Saturday February 10, 2007 in the lobby of Faray Mazar Intercontinental Hotel, a group of eight couples are sitting around a table chatting about everything and nothing, and of course about the political situation.

Meanwhile, MP Ibrahim Kanan, a follower of General Aoun, the ally of Hezbollah, with three of his bodyguards, passes by. Unfortunately, one of the men sitting in the table utters the three deadly words “We want to live!” made famous by the “I love Life” campaign of March 14.

MP Kanan stops and glares at that unfortunate person and then moves on…Ten minutes later the MP comes back and stand in front of the table, shouting “what do you mean by you want to live.” The unfortunate man stands up and politely introduces himself saying, “I want live, means I want to come to Faray and have fun, means that I want to send my children to school!”

-“The people you have been following for the past year and a half will lead you to your own destruction” vehemently answers the Aounist MP.”

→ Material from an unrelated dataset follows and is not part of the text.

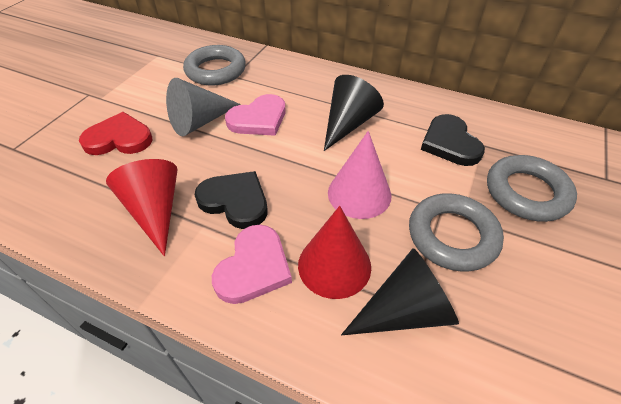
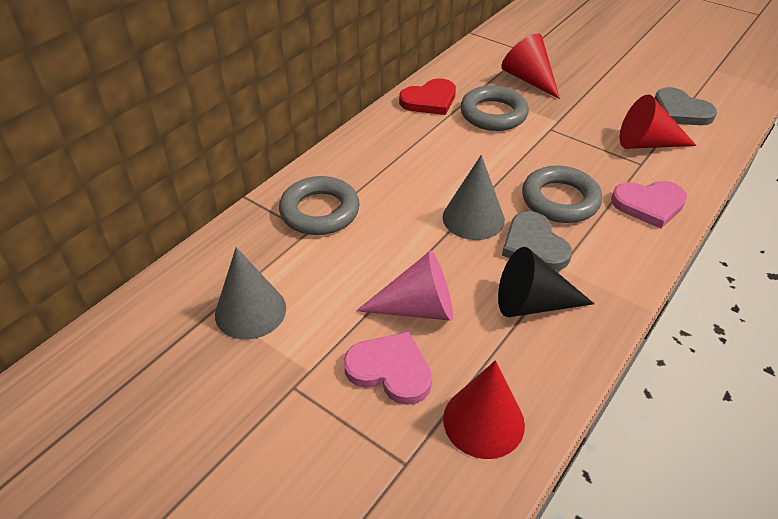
black cone: 2 -> 1
black heart: 2 -> 0
grey cone: 1 -> 2
grey heart: 0 -> 2
red cone: 2 -> 3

“I am not here to get into a political discussion, I just want to go out and have some fun with my friends. Thank it was nice meeting you!”, answered back the unfortunate person.

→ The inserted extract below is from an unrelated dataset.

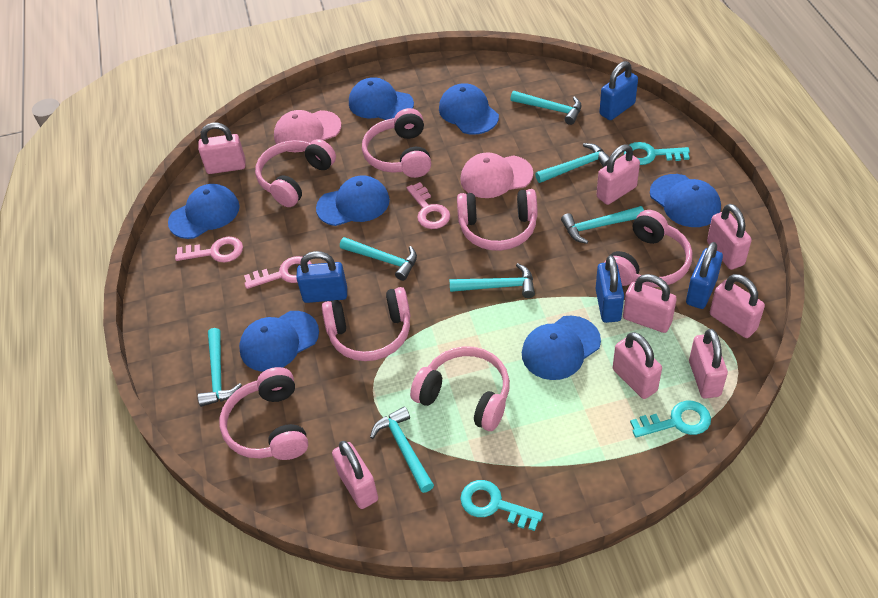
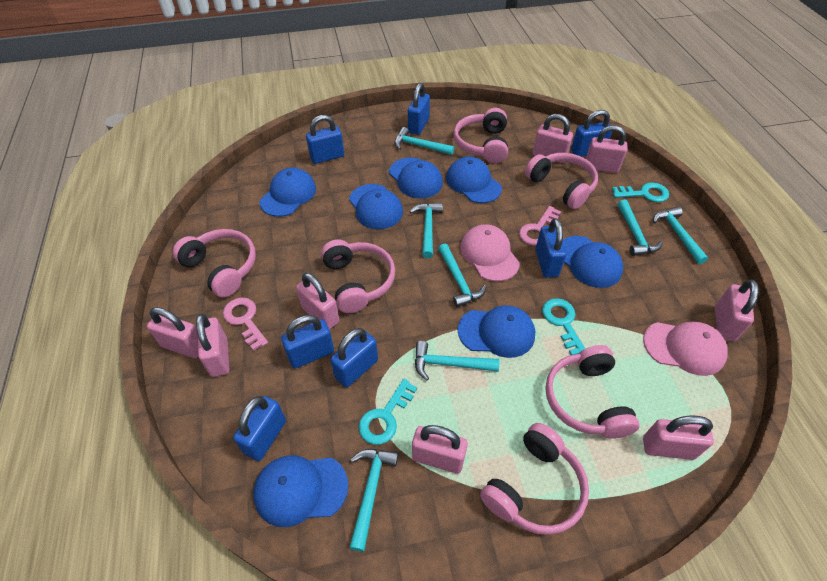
blue padlock: 4 -> 7
pink headphones: 7 -> 6
pink key: 3 -> 2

-“I am the MP of this Qadaa, and this is my region, you will hear what I have to say!!!”

“No thank you, I told you I am not here to discuss politics!”

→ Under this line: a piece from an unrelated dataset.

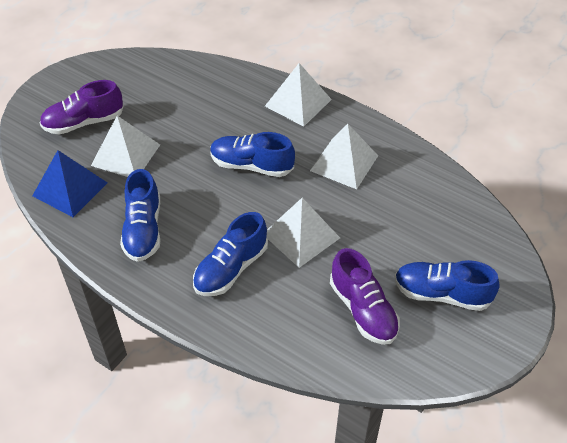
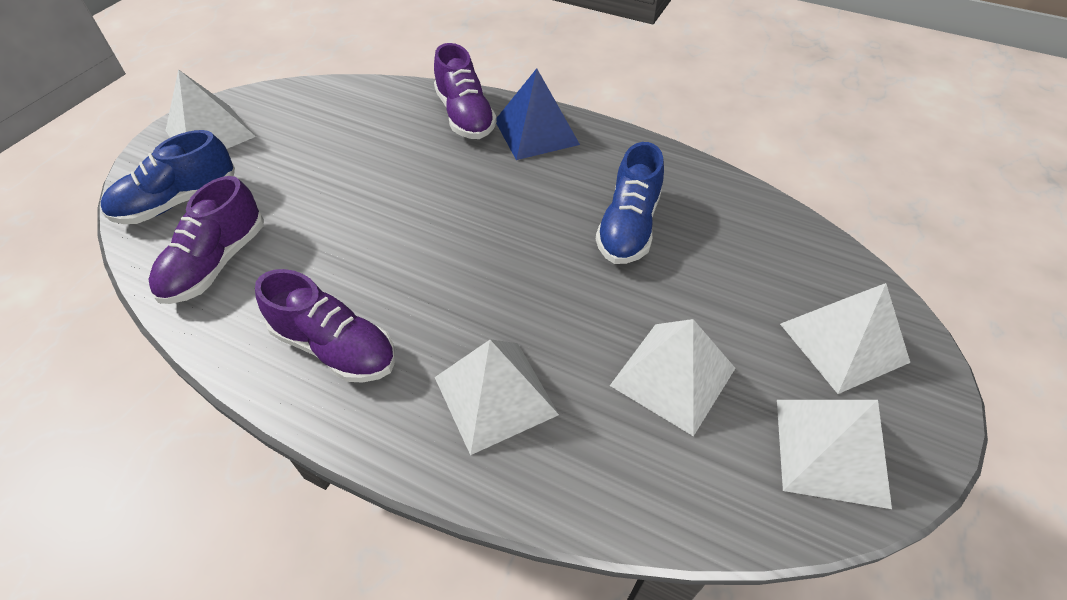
blue shoe: 4 -> 2
purple shoe: 2 -> 3
white pyramid: 4 -> 5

The unfortunate man turns and start heading back towards his table to sit down. One of the bodyguards unholsters his weapon, smacks him on the head with its butt from the back and fires two shots in the air!

The unfortunate man is my brother in law, and this happened yesterday in front of my sister and their friends.

Thank you Aoun for your democracy, peacefulness and empty promises, now I can better understand what happened last Tuesday and Thursday. Now I can understand who fired the first shots in those days!

Thank you Ibrahim Knaan and thank you Aoun, we will not fire or even hit you or any of your supporters back, we will just see you in court!

Finally, let me reiterate my brother in law, his wife and my own insistence that “WE WANT TO LIVE!”